I haven't had a session like this in a long time. I cried all the way home in the car and felt like I wanted to die! I emailed T. I didn't try to stop myself because I felt so bad. Last week I didn't email at all so it's not like I can't do it.
I started to tell T my reasons for wanting and not wanting to see her bf's picture. She right away said she didn't think it was a good idea. I read from my journal, which was very brief, about my feelings. I started to read some questions I had and asked if she wanted to hear them. She said "no", and immediately asked me how my week was.
I froze. I couldn't talk, couldn't look at her. I was playing with play doh and I continued doing that, but otherwise I felt immobilized. She asked if I could make myself with the play doh. I made a small rolled up creature, but I felt dead. I think she talked about how it doesn't help to go "there" again, that our work together is about me. I couldn't concentrate on hearing that.
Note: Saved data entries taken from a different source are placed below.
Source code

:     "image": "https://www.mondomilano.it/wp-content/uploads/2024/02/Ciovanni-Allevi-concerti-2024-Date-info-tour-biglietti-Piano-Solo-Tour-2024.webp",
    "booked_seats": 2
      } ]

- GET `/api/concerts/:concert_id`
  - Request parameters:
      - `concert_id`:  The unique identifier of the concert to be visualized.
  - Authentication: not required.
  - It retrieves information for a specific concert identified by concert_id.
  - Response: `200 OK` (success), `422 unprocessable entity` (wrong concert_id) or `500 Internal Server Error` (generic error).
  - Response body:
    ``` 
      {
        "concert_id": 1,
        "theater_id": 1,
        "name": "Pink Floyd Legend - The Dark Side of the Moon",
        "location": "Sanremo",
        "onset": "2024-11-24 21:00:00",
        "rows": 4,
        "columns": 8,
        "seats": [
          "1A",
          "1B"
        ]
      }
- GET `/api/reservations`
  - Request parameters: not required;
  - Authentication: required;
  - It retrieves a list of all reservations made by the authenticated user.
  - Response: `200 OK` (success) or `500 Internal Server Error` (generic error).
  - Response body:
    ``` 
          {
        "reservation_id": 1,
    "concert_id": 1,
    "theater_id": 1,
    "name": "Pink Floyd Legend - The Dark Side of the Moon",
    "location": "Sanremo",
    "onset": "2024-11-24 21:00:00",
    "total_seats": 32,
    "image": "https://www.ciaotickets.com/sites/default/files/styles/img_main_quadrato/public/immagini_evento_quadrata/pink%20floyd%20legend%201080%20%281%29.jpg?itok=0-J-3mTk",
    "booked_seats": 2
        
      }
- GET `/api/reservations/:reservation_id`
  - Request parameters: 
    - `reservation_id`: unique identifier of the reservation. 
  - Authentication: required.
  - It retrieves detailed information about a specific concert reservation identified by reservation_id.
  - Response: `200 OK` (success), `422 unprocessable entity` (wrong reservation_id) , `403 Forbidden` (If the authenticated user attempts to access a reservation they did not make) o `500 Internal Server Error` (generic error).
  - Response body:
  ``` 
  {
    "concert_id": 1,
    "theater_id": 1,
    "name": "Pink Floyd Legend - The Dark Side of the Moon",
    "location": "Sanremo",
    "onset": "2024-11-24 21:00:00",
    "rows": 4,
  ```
All too soon there was 5 minutes left and she wanted to know what we could do so I would feel better. I didn't know. I just said I hate sessions like these. I couldn't get much out of it. We walked out together but even that didn't help. I vaguely remember talking about something else in the beginning of the session. I asked her to try to remember what she told me about showing my work at a certain gallery. She doesn't remember and asked if I knew I was being a little mean about it. So we discussed being mean and where I got that from. Otherwise it was a terrible session.
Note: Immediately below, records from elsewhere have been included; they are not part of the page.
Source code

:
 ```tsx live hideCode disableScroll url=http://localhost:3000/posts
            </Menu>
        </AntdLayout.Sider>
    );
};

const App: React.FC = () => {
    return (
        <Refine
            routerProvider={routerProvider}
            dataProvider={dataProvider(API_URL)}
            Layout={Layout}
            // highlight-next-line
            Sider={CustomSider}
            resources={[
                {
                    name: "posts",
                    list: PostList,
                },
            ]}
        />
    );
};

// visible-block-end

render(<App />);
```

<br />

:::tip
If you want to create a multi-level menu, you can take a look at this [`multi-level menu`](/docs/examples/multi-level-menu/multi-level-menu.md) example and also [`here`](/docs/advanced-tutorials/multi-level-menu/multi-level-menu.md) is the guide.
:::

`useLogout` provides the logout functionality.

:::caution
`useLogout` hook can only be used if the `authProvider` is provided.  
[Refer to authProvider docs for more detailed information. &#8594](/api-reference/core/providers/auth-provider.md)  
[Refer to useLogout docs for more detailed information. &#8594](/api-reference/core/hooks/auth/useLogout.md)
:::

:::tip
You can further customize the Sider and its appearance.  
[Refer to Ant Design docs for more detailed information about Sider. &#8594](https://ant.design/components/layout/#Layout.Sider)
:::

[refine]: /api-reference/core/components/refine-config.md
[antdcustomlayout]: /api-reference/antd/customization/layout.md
She said nothing changed when I said we don't have a real relationship. She says she tells me some things, mostly about her, which is true. She volunteered that her bf looked like George Clooney. I wasn't sure what he looked like so I googled him in my car. He's good-looking. So, I'm jealous after all! I'm not sure why she told me that. It was really a crappy session!
I think my T could have been more sensitive and not rushed into "how was your week?" She said she was redirecting me. So I feel depressed and angry with her and me. I sabotaged my session!! I thought I was better. Therapy is not about T's life no matter how friendly she is. Oh, yes. She told me everyone has boundaries, even me.
I was busy helping a friend pack tonight but now I'm home alone and I feel like nothing matters. T asked in the session if it was my quicksand feeling. She knows me better than I know myself. I wish I didn't feel so devastated right now.